Al Senato, il leader della minoranza del GOP Mitch McConnell sta intanto, da parte sua, attuando una strategia a doppio binario. Primo, riconquistare la maggioranza dei senatori, che oggi sono 50 a 50, dettando una linea di attacco propagandistico incentrato sulle critiche a Biden, e ai suoi insuccessi. Secondo, ignorare Trump. “Queste elezioni saranno una pagella sulle performance dell’intero governo democratico: il presidente, la Camera e il Senato”, ha detto McConnell ai giornalisti giorni fa. “State sicuri su questo, il voto del prossimo autunno è un referendum su questo governo interamente democratico”.
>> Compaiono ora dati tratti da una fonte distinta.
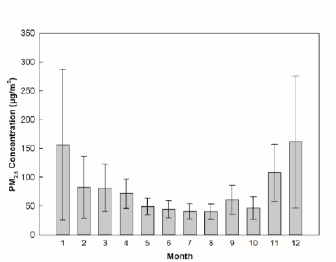
Figure2 The PM 2.5 Monthly Changes in Zhengzhou during 2016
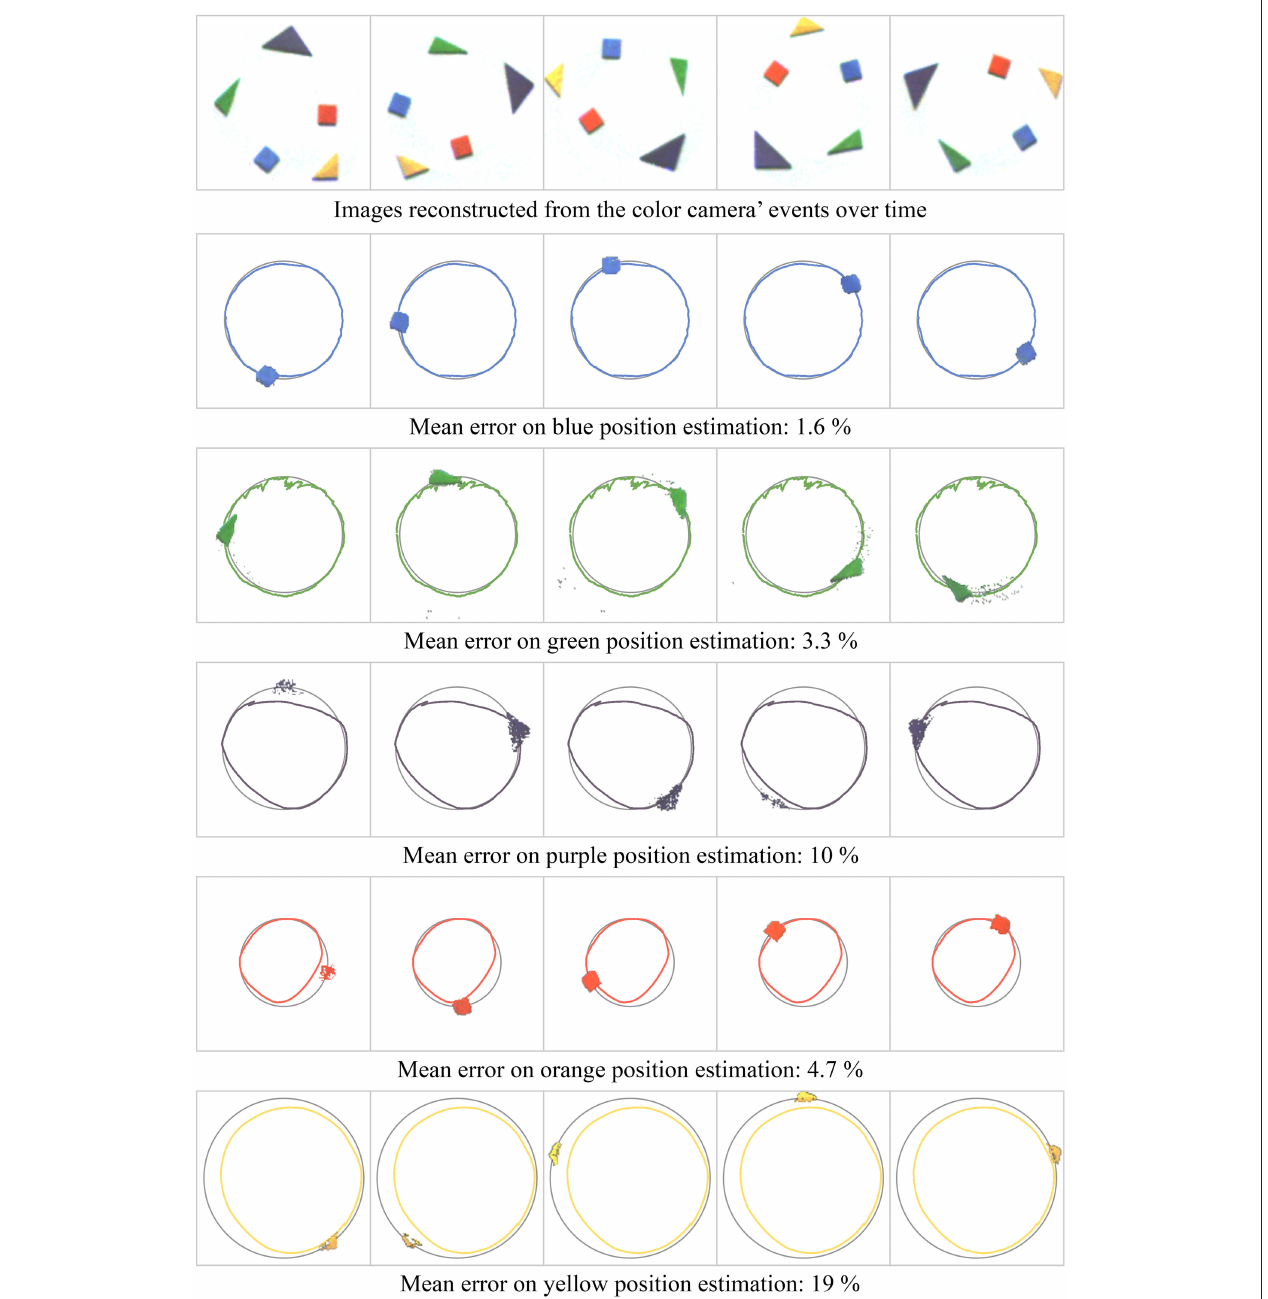
FIGURE 7 | Tracking of five wooden pieces in rotation motion. Figures show the pieces motions estimated with our method (colored trajectories) and the ground truth (gray trajectories) for a whole rotation. The mean error for each object is the average distance between the estimated object’s mean position and the ground truth as a ratio of the yellow object’s trajectory’s radius. The observed errors derive from the compromise between noise robustness and accuracy imposed by the moving mean algorithm.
Di Trump, anche se glielo chiedono, il leader del GOP al Senato non parla. Sarebbe una distrazione, a vantaggio dei DEM. L’idea di McConnell è che il vero obiettivo, suo e del GOP, è quest’anno vincere in Congresso. Una affermazione repubblicana lo farebbe tornare leader della maggioranza, e rafforzerebbe il partito contro la Casa Bianca democratica. Inoltre, darebbe visibilità a nuove figure emergenti, fuori dell’orbita di Trump. Così è stato in Virginia con la sorprendente conquista del posto di governatore da parte di Glenn Youngkin, che aveva saputo tenersi lontano da Donald e farsi apprezzare per le sue proposte concrete su educazione, economia e Covid. Un partito rinnovato e vincente in parlamento avrebbe minore bisogno della leadership di Trump e si libererebbe della sua battaglia di retroguardia: insistere nella tesi che l’elezione gli è stata rubata. È la scommessa di McConnell per uscire dal paradosso.